Drei Sätze, drei Buchteile. Darüber eine Haupttonart. Und die steht eindeutig im Moll. Auch wenn das Buch in einem Allegro vivace endet.
Erzählt wird die Geschichte zweier Schweizer Jungen, die sich in der Schule kurz nach Ende des Zweiten Weltkrieges begegnen und deren Freundschaft und Liebe der Leser bis ins Jahr 2002 verfolgen kann. Dabei bedient sich die Autorin einiger Zeitsprünge.
Es beginnt 1947. Der kleine Gustav Perle lebt mit seiner verwitweten, verbitterten, letztlich liebesunfähigen Mutter Emilie in der Kleinstadt Matzlingen. In sehr schweren ökonomischen Verhältnissen, mit wenig Zuneigung und Freude aufgewachsen, erschließt sich für ihn durch die Freundschaft zu Anton Zwiebel, der neu in der Klasse ist, eine Welt der bürgerlichen Wohlhabenheit, der Schönheit nicht nur der Musik (Anton ist ein Wunderkind am Klavier), der hellen, freundlichen Tage im Haus der Zwiebels. Gustav ist trotz der schwierigen familiären Bedingungen ein Meister der Empathie und der Zuneigung. Genauso wie er seiner harschen Mutter stets mit Liebe und Achtung begegnet und sich um sie sorgt, kümmert er sich auch um Anton, seine Versagensängste vor Auftritten auf der Bühne und verzeiht ihm auch sein manchmal recht wenig einfühlsames Verhalten Gustav gegenüber. Gustay wird sein Leben lang der sein, der sich kümmert, um die Familie, um Freunde, der, der alles richtet. Und sich dabei fast ein wenig selbst verliert.
Nach dem ersten Teil, der nach einem gemeinsamen Davos-Aufenthalt der beiden Jungen endet – ja, Davos, Remineszenzen an Thomas Manns Zauberberg sind durchaus gewollt -, folgt ein Sprung in die Vergangenheit. Ein Sprung, der mit einem Wechsel vom Präteritum ins Präsens einhergeht. Ein interessantes Stilmittel.

■ Zu erledigen 1:
In welcher Kleinstadt lebt Gustav Perle laut der Buchbesprechung mit seiner Mutter?
■ Zu erledigen 2:
Zitieren Sie bitte aus der Buchbesprechung alles von „Nach dem ersten“ bis hinunter zu „Ein interessantes Stilmittel.“.

Datensätze aus einer Sammlung
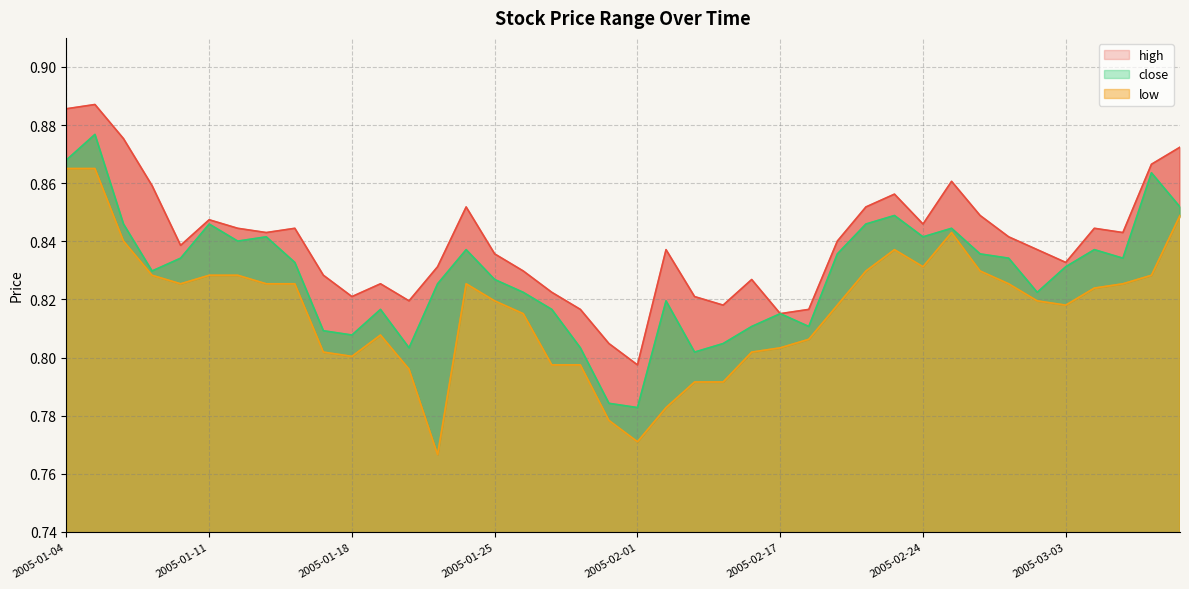

What is the difference between the maximum and second lowest values in the high series?

0.1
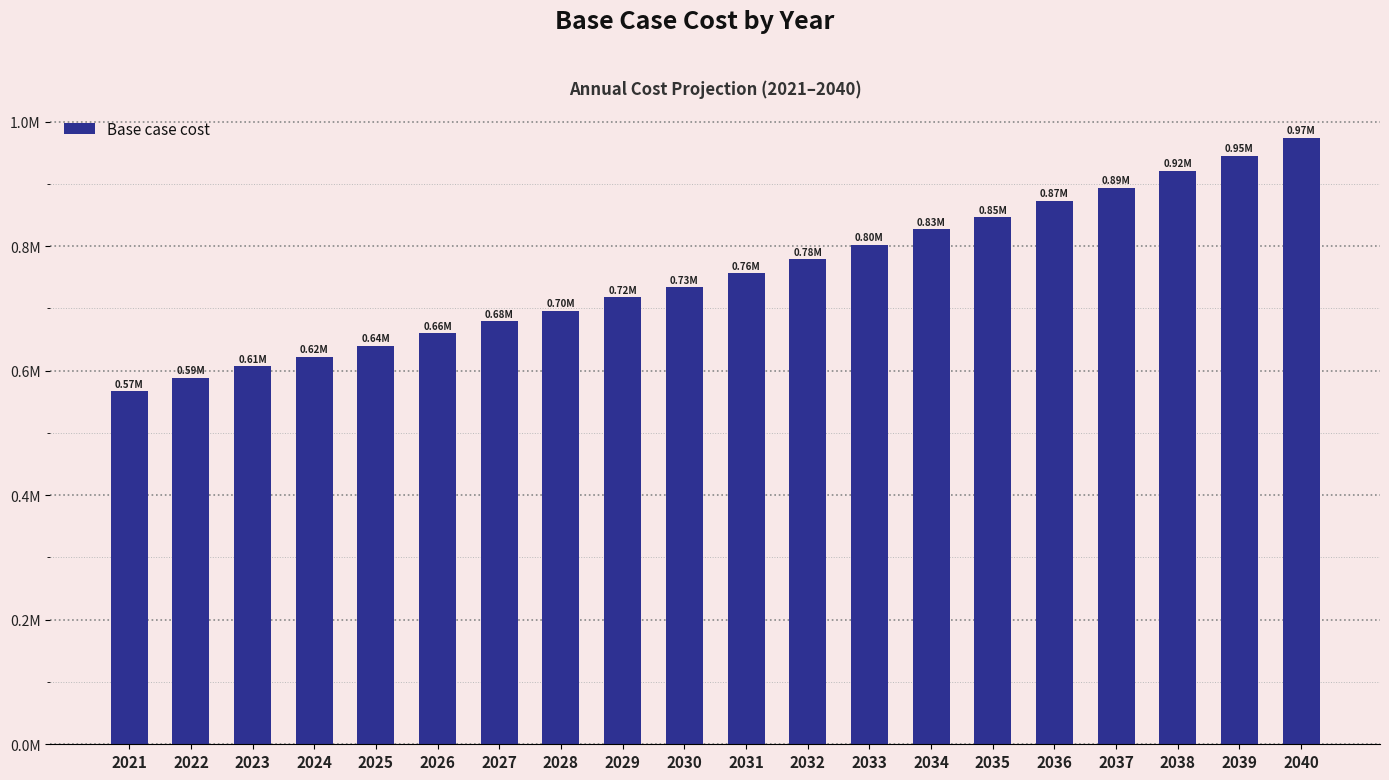

What is the difference between the values at 2023 and 2028?

89121.9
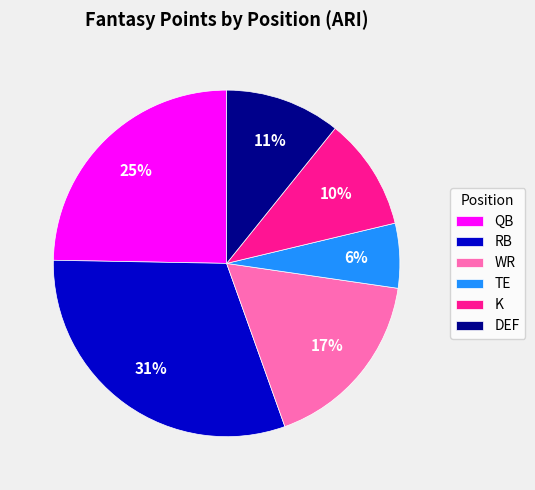

Between DEF and RB, which is larger?

RB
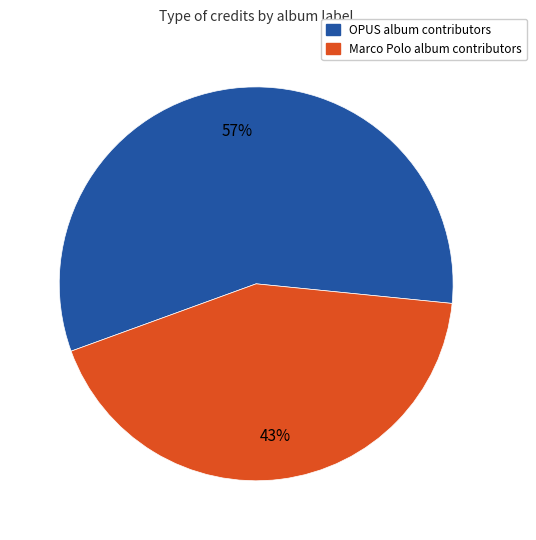

To the nearest percent, what is the average slice percentage?

50%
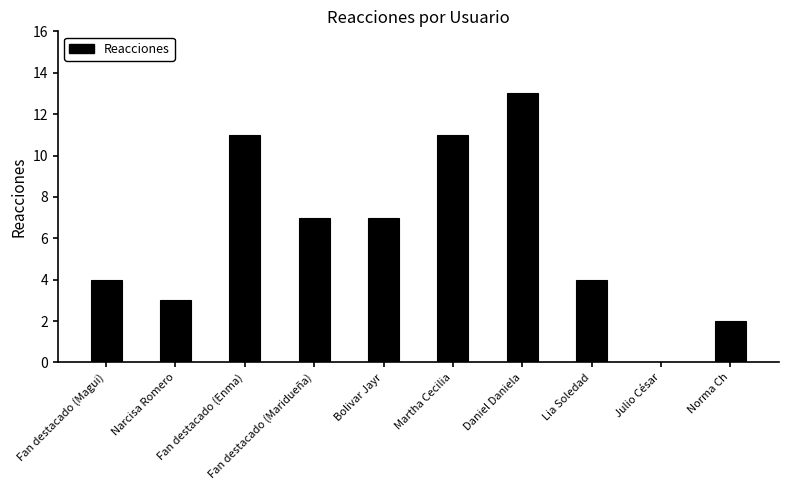

Which has a higher value, Julio César or Lia Soledad?

Lia Soledad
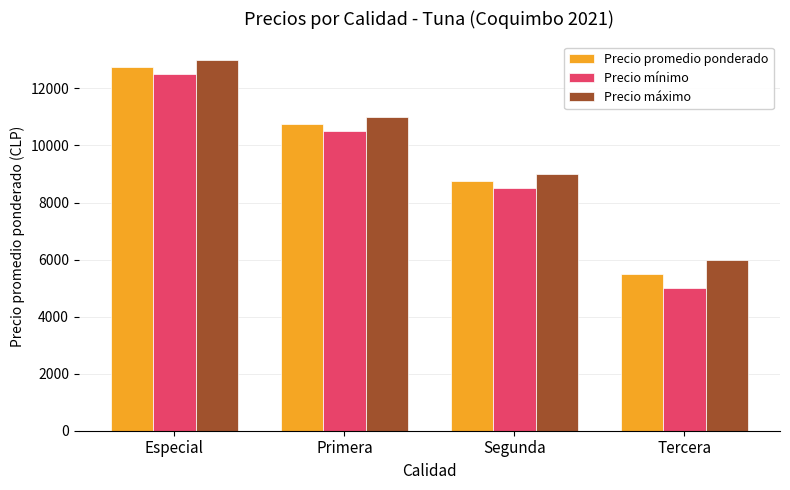

Which label corresponds to the smallest value in the chart?

Tercera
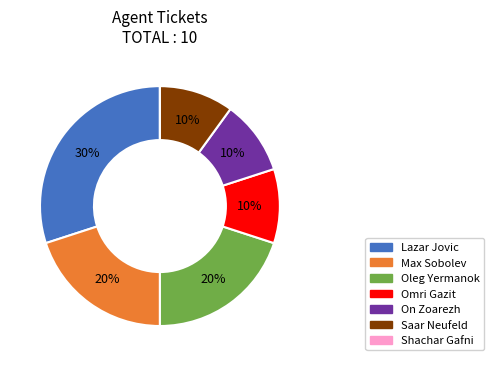

Which category has the biggest portion of the pie?

Lazar Jovic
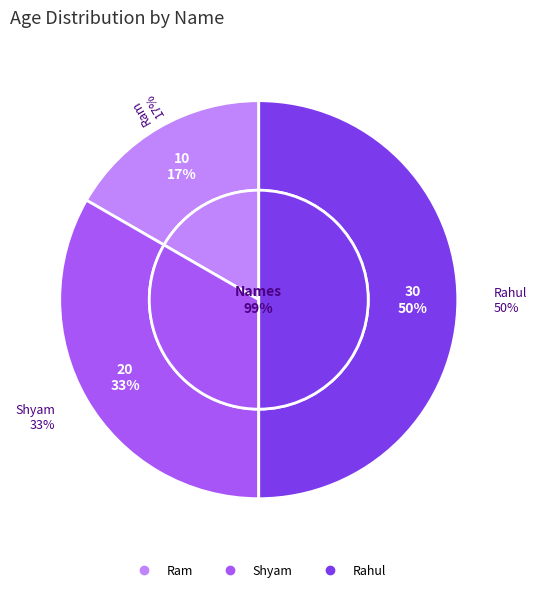

Rank the categories by value from highest to lowest.

Rahul, Shyam, Ram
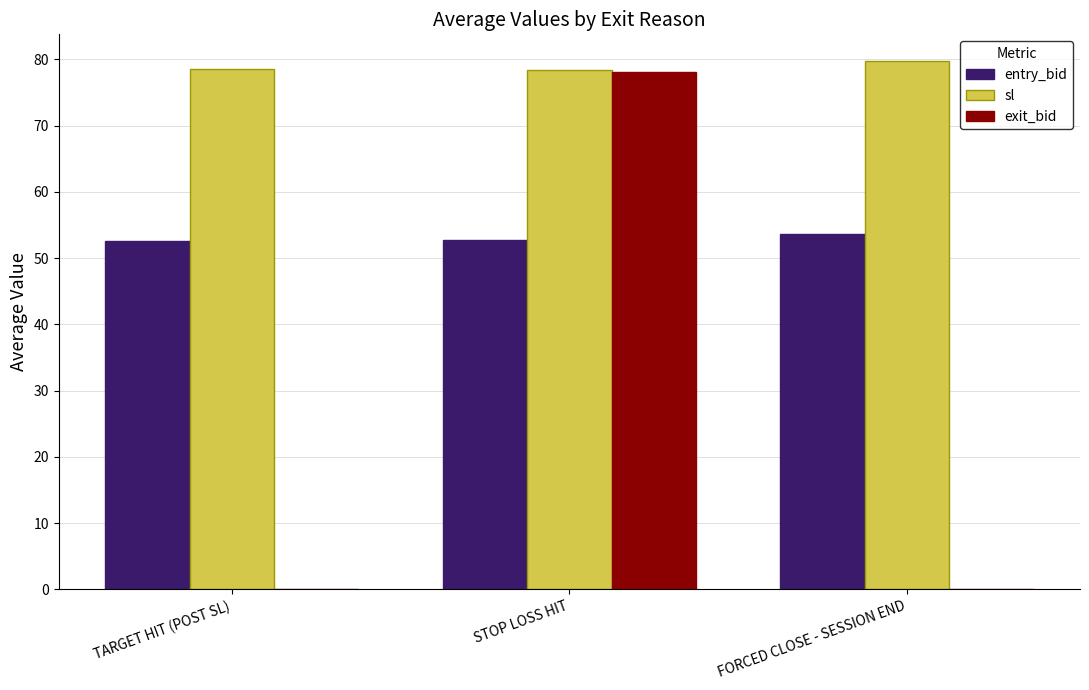

Which series has the largest total across all categories?

sl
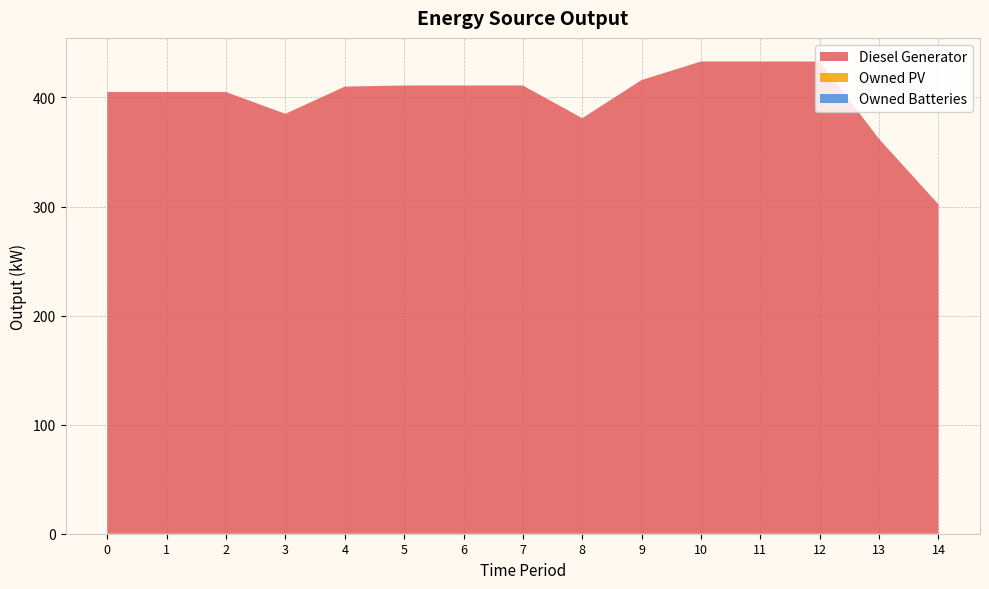

Reading right to left, extract all data points from this chart.

Diesel Generator: 302	362	433	433	433	416	381	411	411	411	410	385	405	405	405
Owned PV: 0	0	0	0	0	0	0	0	0	0	0	0	0	0	0
Owned Batteries: 0	0	0	0	0	0	0	0	0	0	0	0	0	0	0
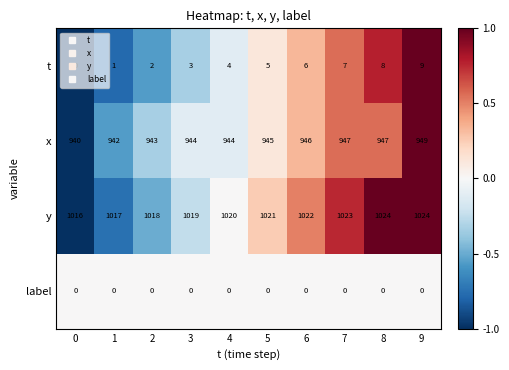

What is the difference between the second highest and second lowest values in the y series?

7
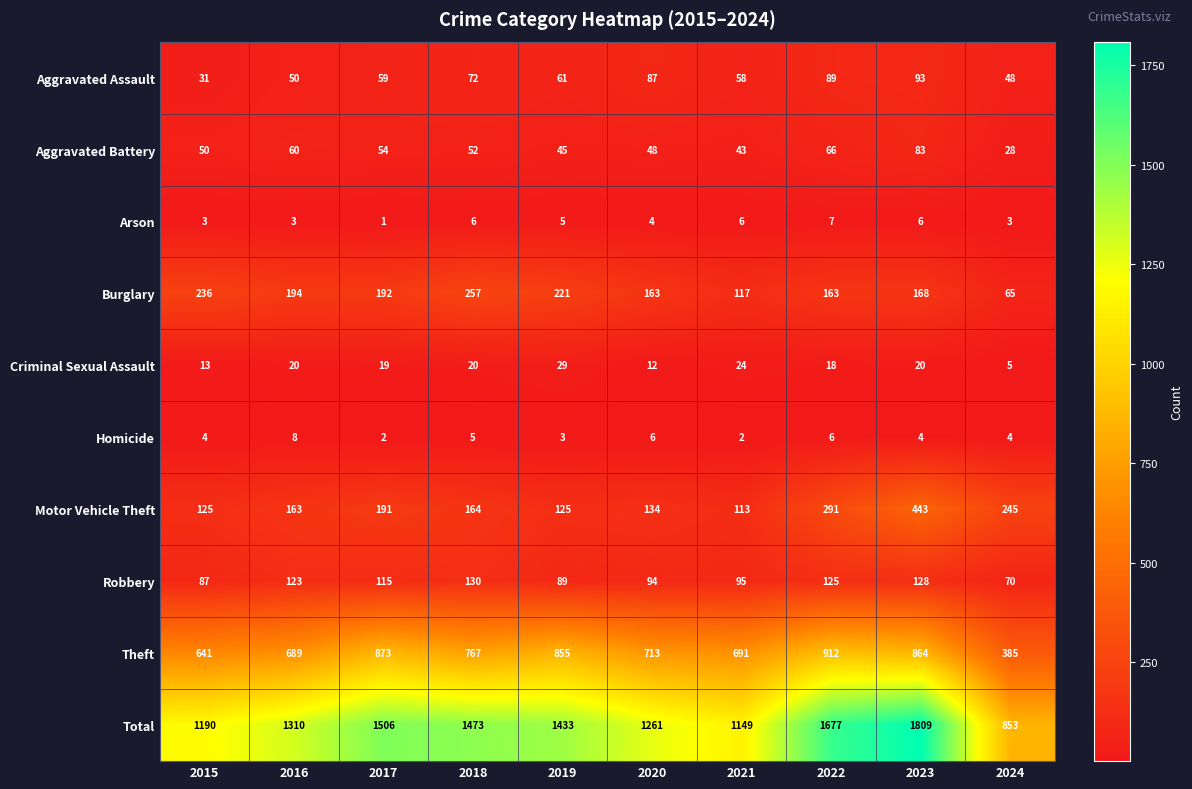

At which label is Homicide closest to 5?

2018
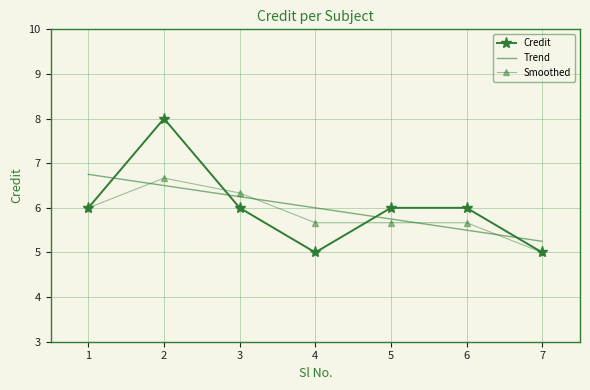

Which series ends up on top after the final intersection of Credit and Trend?

Trend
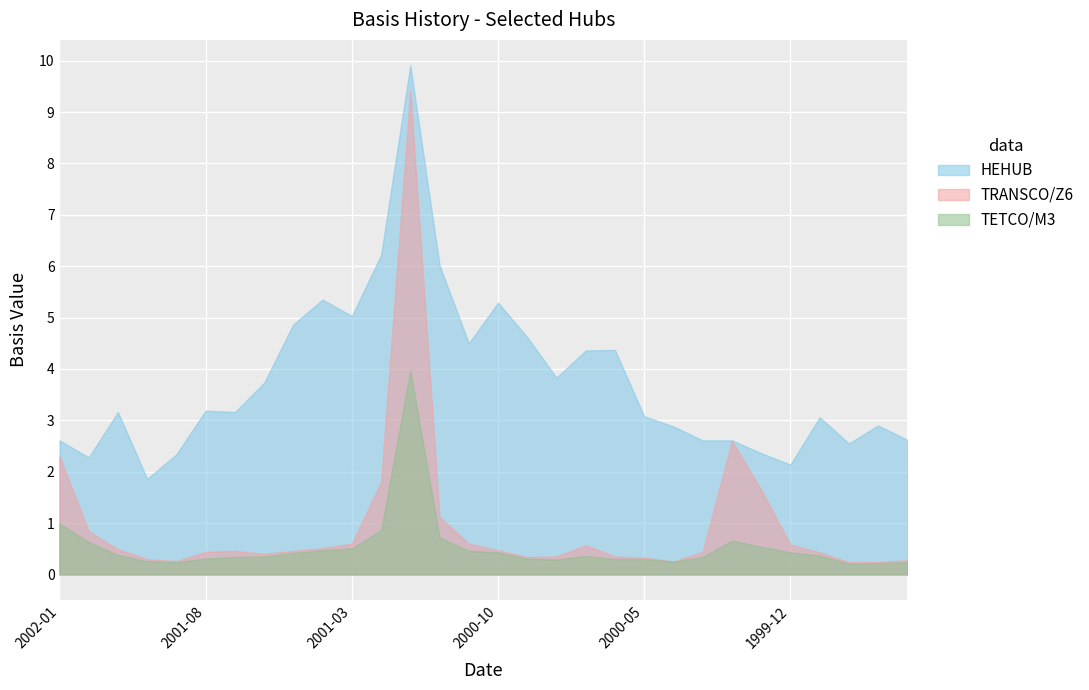

True or false: HEHUB and TETCO/M3 intersect in this chart.

False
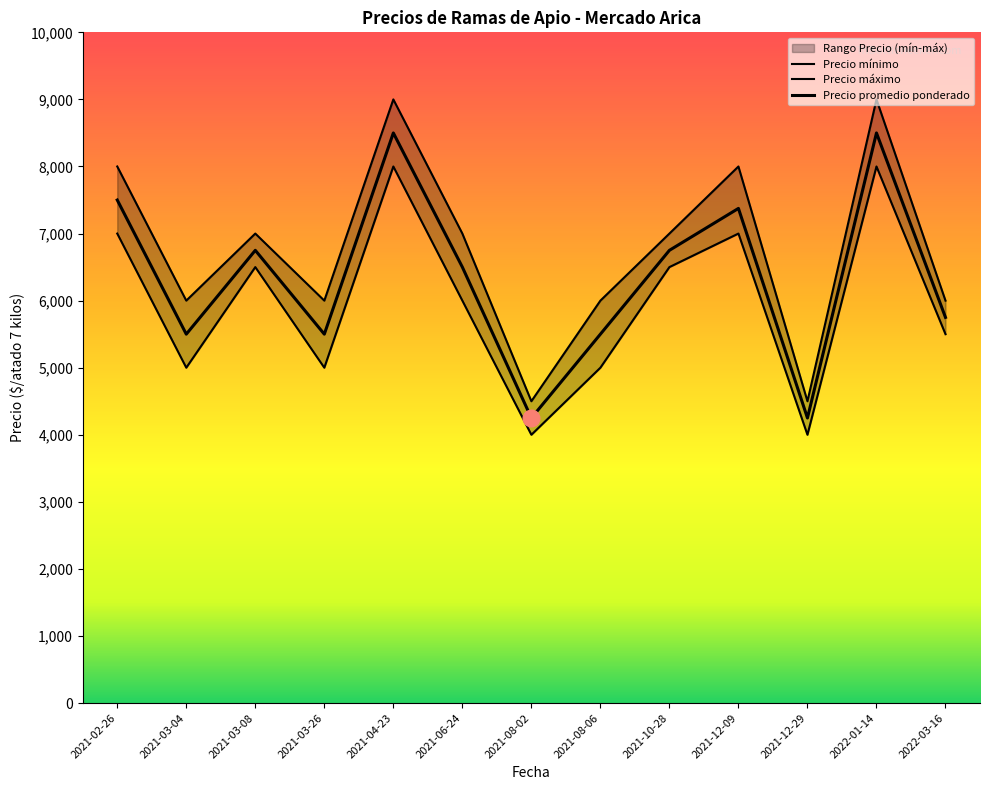

What is the average value of the Precio mínimo series?

5962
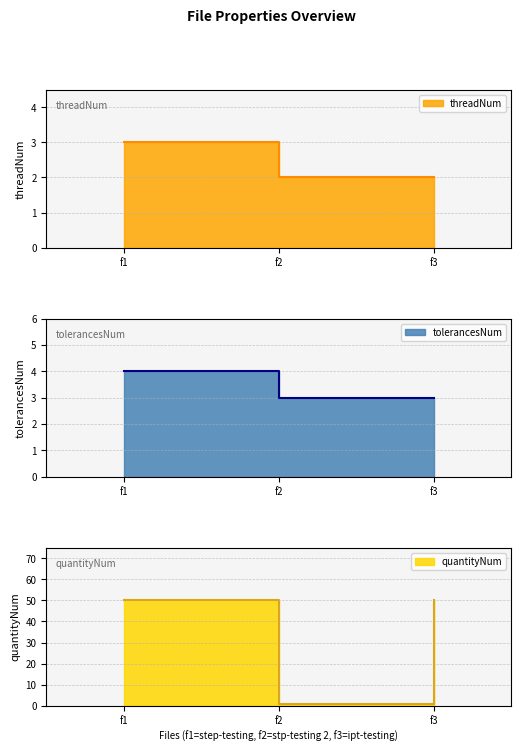

What is the sum of the threadNum values at f2 and f1?

5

■ Schriftliche Antwort 1:
In Matzlingen.

■ Schriftliche Antwort 2:
Nach dem ersten Teil, der nach einem gemeinsamen Davos-Aufenthalt der beiden Jungen endet – ja, Davos, Remineszenzen an Thomas Manns Zauberberg sind durchaus gewollt -, folgt ein Sprung in die Vergangenheit. Ein Sprung, der mit einem Wechsel vom Präteritum ins Präsens einhergeht. Ein interessantes Stilmittel.